▶ _JOB ITEM 1_
Answer these from the forum thread on stock photo licensing:
(a) On which site was the lovely conceptual image zoomed before it was downloaded on a micro?
(b) How steep are the discounts that Alamy always offers, according to Reply #32?
(c) How much does the author of Reply #32 get for medium-sized RF sales?
▶ _JOB ITEM 2_
Please explain, in one to three sentences, why Carl Stewart says an image offered as RM should not also be offered as RF on another site, using the reasons given in the forum thread on stock photo licensing.
▶ _JOB ITEM 3_
Carry on the forum thread on stock photo licensing from where it stops.

▶ _TEXT PROVIDED_
+++++

A while back, I was speaking with someone who had a lovely conceptual image zoomed on Alamy and then downloaded on a micro. Though the 2 events might have been unrelated, the micro sale was not happy news.

Carl

  • Carl Stewart, CS Productions
« Reply #31 on: June 08, 2011, 06:18 »
0
If you're selling an image as RM on one site, and RF on another, you're likely to encounter legal problems.  RM goes with the image, not the site.  A possible and hypothetical scenario:  I'm a buyer, and I want a particular image, but I don't have the budget to hire a photographer, model, MUA, stylist, etc.  I don't want an exclusive, but neither do I want to use an image that has been used or that could be used by one of my competitors, so I look through a RM collection, find just the right image that fits that criteria, and I purchase the rights to that image in a way that precludes that image from being used in a similar fashion (i.e., that image can't be used in association with a competitor's product).  Later, I discover that the same image was purchased and used on a RF basis by a competitor.  I'm furious because the image was presented to me under false pretenses, so I sue everyone involved - the RM site, the RF site, the photographer, and anyone else who even remotely could be held responsible or accountable.  I have a strong case to present in court, and I'm seeking punitive damages plus compensation for lost income, lost market share, attorneys' fees, etc.  As a photographer, if I were to offer an image as RM, I certainly wouldn't offer it as RF on another site because of just such a likely scenario, and I would limit the RM image(s) to one site.  How could the rights be tracked and managed otherwise?

« Reply #32 on: June 08, 2011, 08:25 »
0
Lately, my RF sales on Alamy are almost the same royalties as on the Micros.

Regardless of what Alamy pricing is, for my images they ALWAYS offer steep discounts (up to 80%), so even for medium sized RF sales, I get $10.

Maybe that's the Micros effect, but hey, at least I pocketed those $10 that I might have not gotten at all. Who knows.

steheap

  • Author of best selling "Get Started in Stock"

« Reply #33 on: June 08, 2011, 09:23 »

+++++

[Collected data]
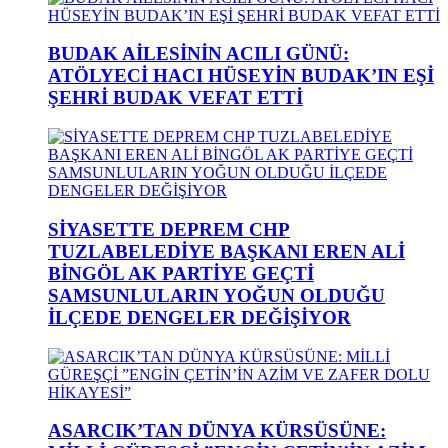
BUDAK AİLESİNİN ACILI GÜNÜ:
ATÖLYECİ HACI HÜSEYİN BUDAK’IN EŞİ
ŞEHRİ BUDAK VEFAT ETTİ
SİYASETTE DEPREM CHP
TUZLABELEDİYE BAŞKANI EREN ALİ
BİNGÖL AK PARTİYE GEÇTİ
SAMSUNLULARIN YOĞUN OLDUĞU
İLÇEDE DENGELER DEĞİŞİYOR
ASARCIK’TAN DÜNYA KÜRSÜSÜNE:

+++++

▶ _RESPONSE AREA 1_
(a) Alamy
(b) Up to 80%
(c) $10

▶ _RESPONSE AREA 2_
RM goes with the image, not the site, so a buyer who pays for RM rights that keep the image away from competitors could later find a competitor using the same image bought as RF. That buyer, feeling the image was presented under false pretenses, could sue the RM site, the RF site and the photographer with a strong case.

▶ _RESPONSE AREA 3_
0
Quote
If you're selling an image as RM on one site, and RF on another, you're likely to encounter legal problems.  RM goes with the image, not the site.  A possible and hypothetical scenario:  I'm a buyer, and I want a particular image, but I don't have the budget to hire a photographer, model, MUA, stylist, etc.  I don't want an exclusive, but neither do I want to use an image that has been used or that could be used by one of my competitors, so I look through a RM collection, find just the right image that fits that criteria, and I purchase the rights to that image in a way that precludes that image from being used in a similar fashion (i.e., that image can't be used in association with a competitor's product).  Later, I discover that the same image was purchased and used on a RF basis by a competitor.  I'm furious because the image was presented to me under false pretenses, so I sue everyone involved - the RM site, the RF site, the photographer, and anyone else who even remotely could be held responsible or accountable.  I have a strong case to present in court, and I'm seeking punitive damages plus compensation for lost income, lost market share, attorneys' fees, etc.  As a photographer, if I were to offer an image as RM, I certainly wouldn't offer it as RF on another site because of just such a likely scenario, and I would limit the RM image(s) to one site.  How could the rights be tracked and managed otherwise?

Is that correct? If I sold an image as RM on Alamy, and the same image as RM on Panthermedia, then there is no linkage in terms of managing usage between those two sites. I don't believe that the basic RM license on Alamy allows anyone to purchase in a way that the image could not be used by a competitor say. If it was exclusive RM on Alamy, then OK, but not in any other circumstances.

Steve

lisafx

« Reply #34 on: June 08, 2011, 09:26 »
0
Lately, my RF sales on Alamy are almost the same royalties as on the Micros.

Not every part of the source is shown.